HOUSING FOR ALL - HOW TO MAKE HOUSING MORE AFFORDABLE


HOUSING FOR ALL - HOW TO MAKE HOUSING MORE AFFORDABLE


Real estate has been a major contributor to the growth of world economy, which is true in the case of India as well, with the residential property segment alone accounting for nearly 56% to the country's GDP.

And, in this segment, it is affordable housing which is believed to be the key enabler for reviving growth in the sector in the coming years, mostly driven by the Modi government's ambitious “Housing for all by 2022“ scheme, as well as its focus on affordable housing.

Industry experts, however, say that although the government's move is commendable and some policy changes have also been made to give a push to the sector, this is still not enough and lots more remains to be done to make housing affordable in the true sense.

“The avowed aim of the Modi government's `Housing for all by 2022' scheme is to construct 2 crore houses in Indian cities, within this time frame. But to achieve this, the government needs to introduce a fast-track approval process for such housing projects, provide suitable financial empowerment to EWS-category buyers, and unlock government-held land parcels on which such affordable housing can be built,“ Anuj Puri, chairman and country head of JLL India, said.
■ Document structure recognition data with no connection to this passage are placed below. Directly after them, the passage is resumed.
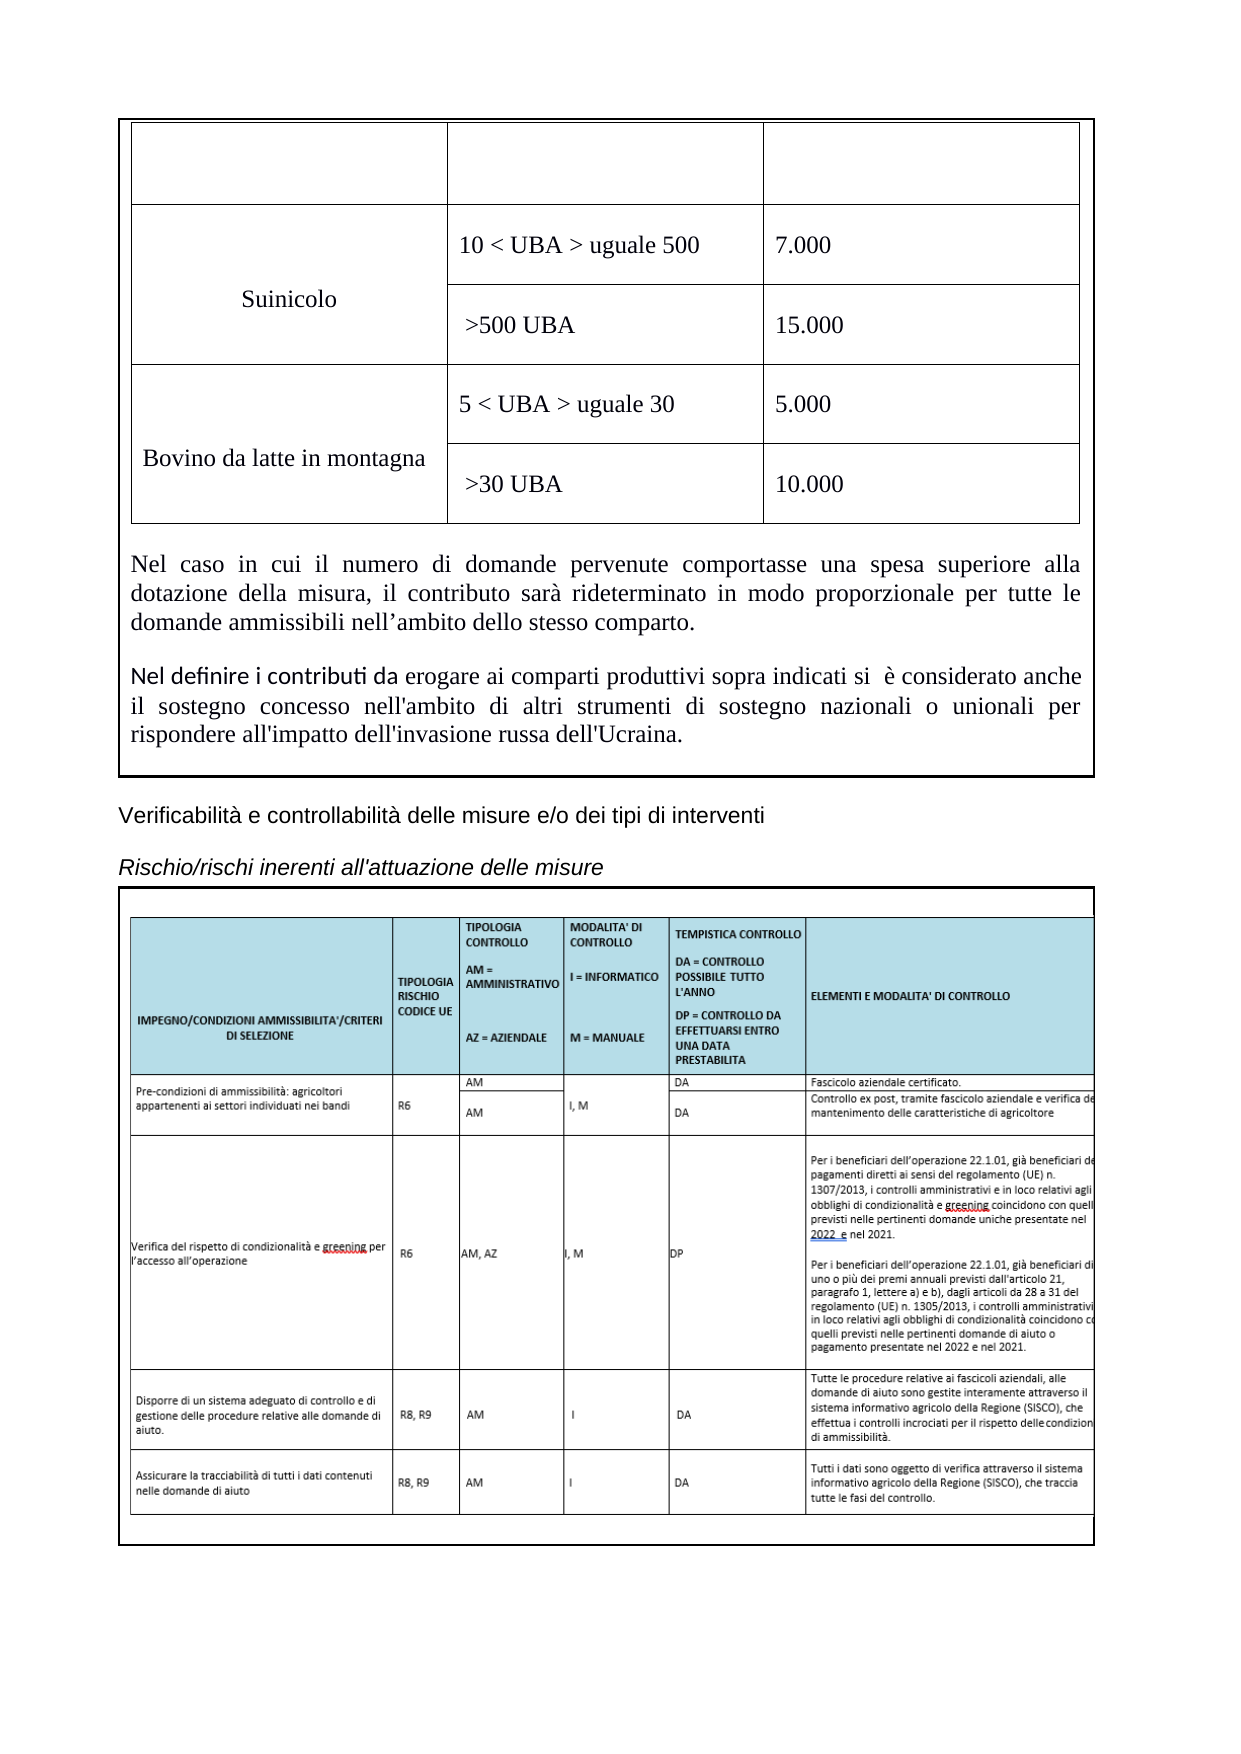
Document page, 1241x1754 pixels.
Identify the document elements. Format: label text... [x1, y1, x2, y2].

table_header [120, 120, 1093, 775]
subtitle Verificabilità e controllabilità delle misure e/o dei tipi di interventi [118, 802, 1092, 829]
table_header [120, 889, 1093, 1544]
subtitle Rischio/rischi inerenti all'attuazione delle misure [118, 854, 1092, 880]
picture [130, 915, 1094, 1517]
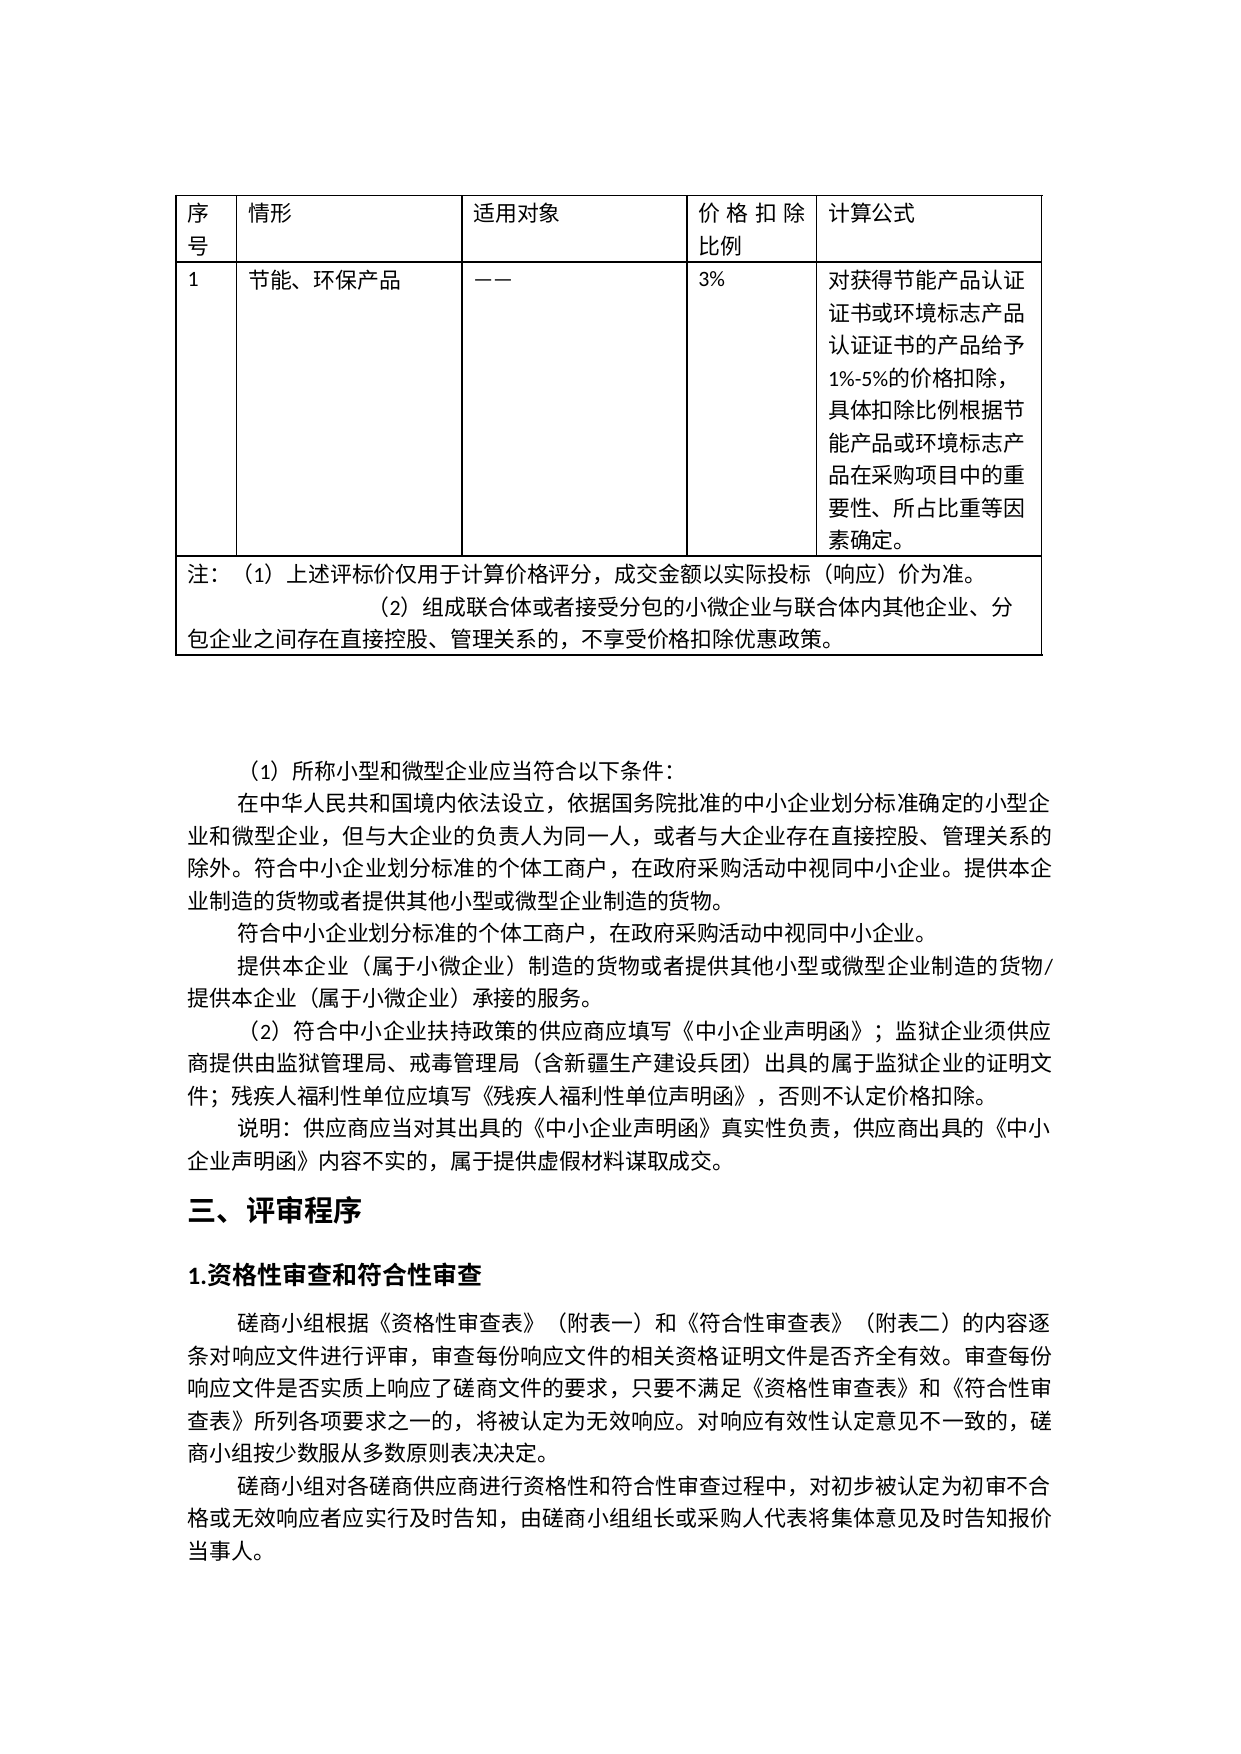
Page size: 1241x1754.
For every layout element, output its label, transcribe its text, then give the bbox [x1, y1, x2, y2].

table_header 情形 [237, 196, 461, 261]
text 提供本企业（属于小微企业）制造的货物或者提供其他小型或微型企业制造的货物/提供本企业（属于小微企业）承接的服务。 [187, 948, 1053, 1013]
text 磋商小组根据《资格性审查表》（附表一）和《符合性审查表》（附表二）的内容逐条对响应文件进行评审，审查每份响应文件的相关资格证明文件是否齐全有效。审查每份响应文件是否实质上响应了磋商文件的要求，只要不满足《资格性审查表》和《符合性审查表》所列各项要求之一的，将被认定为无效响应。对响应有效性认定意见不一致的，磋商小组按少数服从多数原则表决决定。 [187, 1306, 1053, 1468]
table_cell 注：（1）上述评标价仅用于计算价格评分，成交金额以实际投标（响应）价为准。 （2）组成联合体或者接受分包的小微企业与联合体内其他企业、分包企业之间存在直接控股、管理关系的，不享受价格扣除优惠政策。 [177, 557, 1041, 654]
text 符合中小企业划分标准的个体工商户，在政府采购活动中视同中小企业。 [187, 916, 1053, 948]
text 磋商小组对各磋商供应商进行资格性和符合性审查过程中，对初步被认定为初审不合格或无效响应者应实行及时告知，由磋商小组组长或采购人代表将集体意见及时告知报价当事人。 [187, 1468, 1053, 1566]
table_cell 节能、环保产品 [237, 263, 461, 555]
table_header 序号 [177, 196, 236, 261]
text 说明：供应商应当对其出具的《中小企业声明函》真实性负责，供应商出具的《中小企业声明函》内容不实的，属于提供虚假材料谋取成交。 [187, 1111, 1053, 1176]
table_cell 1 [177, 263, 236, 555]
text 1.资格性审查和符合性审查 [187, 1241, 1053, 1306]
table_header 价格扣除比例 [688, 196, 816, 261]
table_cell 3% [688, 263, 816, 555]
text （1）所称小型和微型企业应当符合以下条件： [187, 753, 1053, 786]
table_header 计算公式 [817, 196, 1041, 261]
text （2）符合中小企业扶持政策的供应商应填写《中小企业声明函》；监狱企业须供应商提供由监狱管理局、戒毒管理局（含新疆生产建设兵团）出具的属于监狱企业的证明文件；残疾人福利性单位应填写《残疾人福利性单位声明函》，否则不认定价格扣除。 [187, 1013, 1053, 1111]
table_cell 对获得节能产品认证证书或环境标志产品认证证书的产品给予1%-5%的价格扣除，具体扣除比例根据节能产品或环境标志产品在采购项目中的重要性、所占比重等因素确定。 [817, 263, 1041, 555]
text 在中华人民共和国境内依法设立，依据国务院批准的中小企业划分标准确定的小型企业和微型企业，但与大企业的负责人为同一人，或者与大企业存在直接控股、管理关系的除外。符合中小企业划分标准的个体工商户，在政府采购活动中视同中小企业。提供本企业制造的货物或者提供其他小型或微型企业制造的货物。 [187, 786, 1053, 916]
text 三、评审程序 [187, 1176, 1053, 1241]
table_cell —— [463, 263, 686, 555]
table_header 适用对象 [463, 196, 686, 261]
In line with the objective of financial empowerment, an interest subvention or subsidy scheme is necessary to provide cheaper-structured finance to the target categories.Also, the scheme envisions habitable shelters at zero cost to slum dwellers, but provides no tangible solutions for the urban poor who do not live in slums but, nevertheless, hope to own a house in a metro city.

Though the home loan amounts have been increased, the income levels of the targeted people, more often than not, exclude them from loan disbursal amounts of the required magnitude. “If cheap, newly built houses are to become available to such people, and to migrating people who live in slums, appropriate land resources must be allocated. The government owns massive tracts of land that are lying idle, including land held by the Indian Railways, department of heavy industries, the ministry of public enterprises, and port trusts. Such land must be unlocked, the approval process for schemespecific housing projects must be put on fast track, and incentives for private sector participation must be worked out--all, through a massive coordinated effort.Only then will the vision of `Housing for all by 2022' be achievable,“ Puri says.

According to experts, a single-window clearance system alone can bring down the cost of property substantially. Currently, more than 50 approvals from the government and various authorities are necessary for the launch of a real estate project in India.The approval process, including the NoC and licences, take nearly 18-36 months to complete and, if any project gets stuck at some point, it causes further delay. But a single-window clearance system, if implemented, will not only prevent unnecessary delays in the delivery of a project, but also bring down the price of houses by at least 15-20%, making them more affordable.

It is also necessary to bring in the private sector, in a big way, for achieving the targets set out in the scheme. “The private sector has a substantial role to play in turning the dream of `Housing for all' into reality. However, exorbitant land prices coupled with the high costs involved in long-drawn approvals are some of the biggest impediments in moderating the cost of housing, especially in urban areas,“ Vivek Singhal, president (corporate strategy) of M3M Group, said.

Singhal says that the input cost in housing largely consists of three elements--land, con struction cost, and approval cost-taxes. “While construction cost can be brought down by using cost-effective technologies, approval costs can only be brought down by policy initiatives by the state and central governments. Housing can also be made more affordable by development of smaller units, especially in places like Gurgaon, where density norms restrict development of smaller-sized units. Larger projects can also facilitate affordability, through the economies of scale,“ Singhal said.

Some experts and developers, however, believe that apart from the availability of finance, land and regulation, the success of the “Housing for all“ scheme will depend, to a large extent, on execution as well.

“Unfortunately, execution is often given less attention. Apart from execution, the success of the scheme will also depend on improving urban infrastructure, speeding up the process of obtaining approvals, and targeting the actual beneficiary,“ says Dimple Bhardwaj, GM (marketing and corporate communications) of Raheja Developers Ltd, adding that housing can be made more affordable also by making models of subsidization and incentives to developers.

True, some challenges remain. But they need to be overcome--the sooner, the better.

“The Modi government's `Housing for all by 2022' scheme is an effort to provide affordable homes to the urban poor and slum dwellers, at low interest rates. However, to achieve this goal, some challenges must be overcome, like: long gestation period of realty projects, absence of an effective policy framework for EWS and LIG, high urbanization and migration rates, etc. We however, believe that if the necessary policy changes are made and concrete steps are taken to implement them, `Housing for all' would be come a reality,“ Ravish Kapoor, director of Elan Group, said.